Df, Dp, and Af extract-elicited cys-LT generation by BMMCs transfected with Dectin-2. BMMCs were transfected with FcRγ alone (A), DCAR and FcRγ (B), Dectin-2 and FcRγ (C), or Dectin-2 alone (D). Eighteen hours later, each transfectant was stained with the Dectin-2 Ab (blue), DCAR Ab (green), or isotype control Ab (black) and analyzed by flow cytometry. E, Each transfectant was stimulated with either medium or with Df, Dp, or Af extract at 100 µg/ml for 45 min, and cys-LTs in the supernatant were measured by enzyme immunoassay.
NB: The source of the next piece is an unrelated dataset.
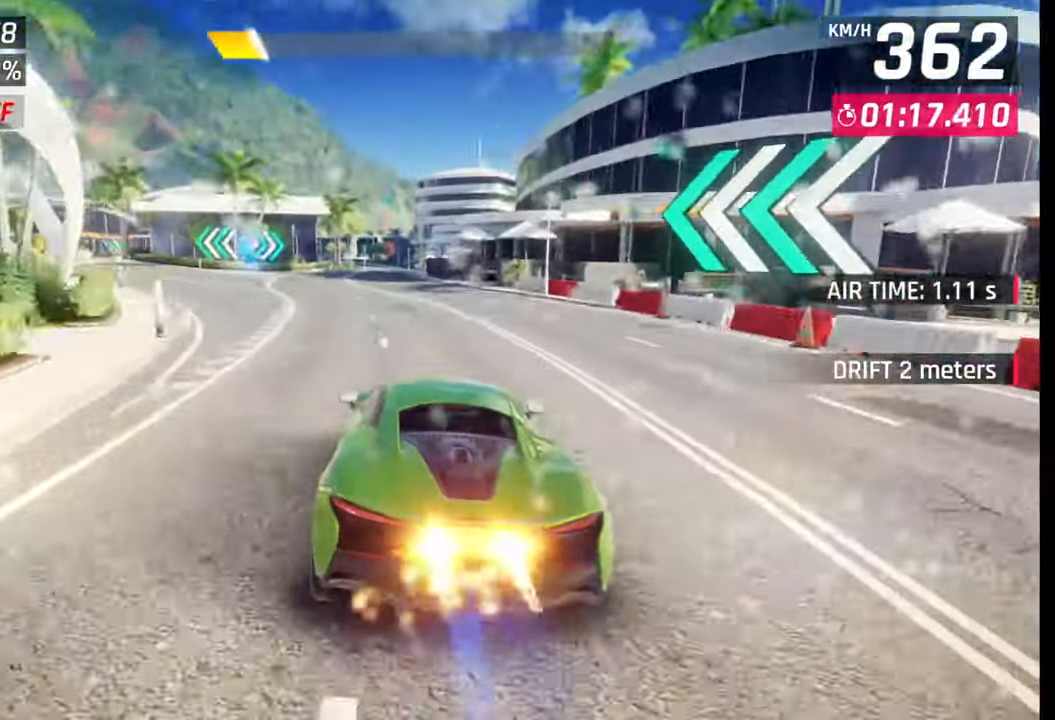
{"buttons": [], "left_stick": "center", "right_stick": "center", "events": [[17, "left_stick", "down-left"], [133, "left_stick", "center"], [233, "SQUARE", "down"], [333, "SQUARE", "up"]]}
Results are means ± SEM from three experiments. *, p < 0.005; ^‡, p < 0.001 as compared with BMMCs transfected with FcRγ alone.

FIGURE 8

Mannose inhibition of cys-LT generation from Dectin-2 transfectants stimulated with unfractionated Df and Con A-purified Df. A, BMMCs transfected with Dectin-2 and the FcRγ-chain were stimulated with unfractionated Df extract or the 0.2 M α-methyl mannoside/α-methyl glucoside elution fraction from Con A-purified Df (Con A-Df) for 30 min. Cys-LTs were measured in the supernatant by enzyme immunoassay. Results are means ± SEM from three experiments. **, p < 0.01 compared with medium alone. B and C, BMMCs transfected with Dectin-2 and the FcRγ-chain were incubated with mannose for 30 min before stimulation with Df (B) or Con A-Df (C). Values are means ± SEM from three experiments.

FIGURE 9

Df extract-elicited cys-LT generation in BMDCs with knockdown of Dectin-2. Day 6 BMDCs from BALB/c WT mice were harvested and infected with viral particles containing Dectin-2 shRNA or vector alone to achieve a multiplicity of infection of 5. After 72 h, Dectin-2 expression was assessed by flow cytometry. A representative histogram (A) and quantitation (B) of Dectin-2 expression on BMDCs infected with vector alone (n = 7) and BMDCs infected with viral particles containing Dectin-2 shRNA (n = 3) is shown. ^‡, p = 0.01 as compared with BMDCs infected with control virus. C, Control (n = 6) and Dectin-2 knockdown (KD, n = 3) BMDCs at 72 h were also stimulated with Df at 100 µg/ml for 60 min to assess cys-LT production. *, p = 0.004 as compared with BMDCs infected with control virus. Values in B and C are means ± SEM from three experiments.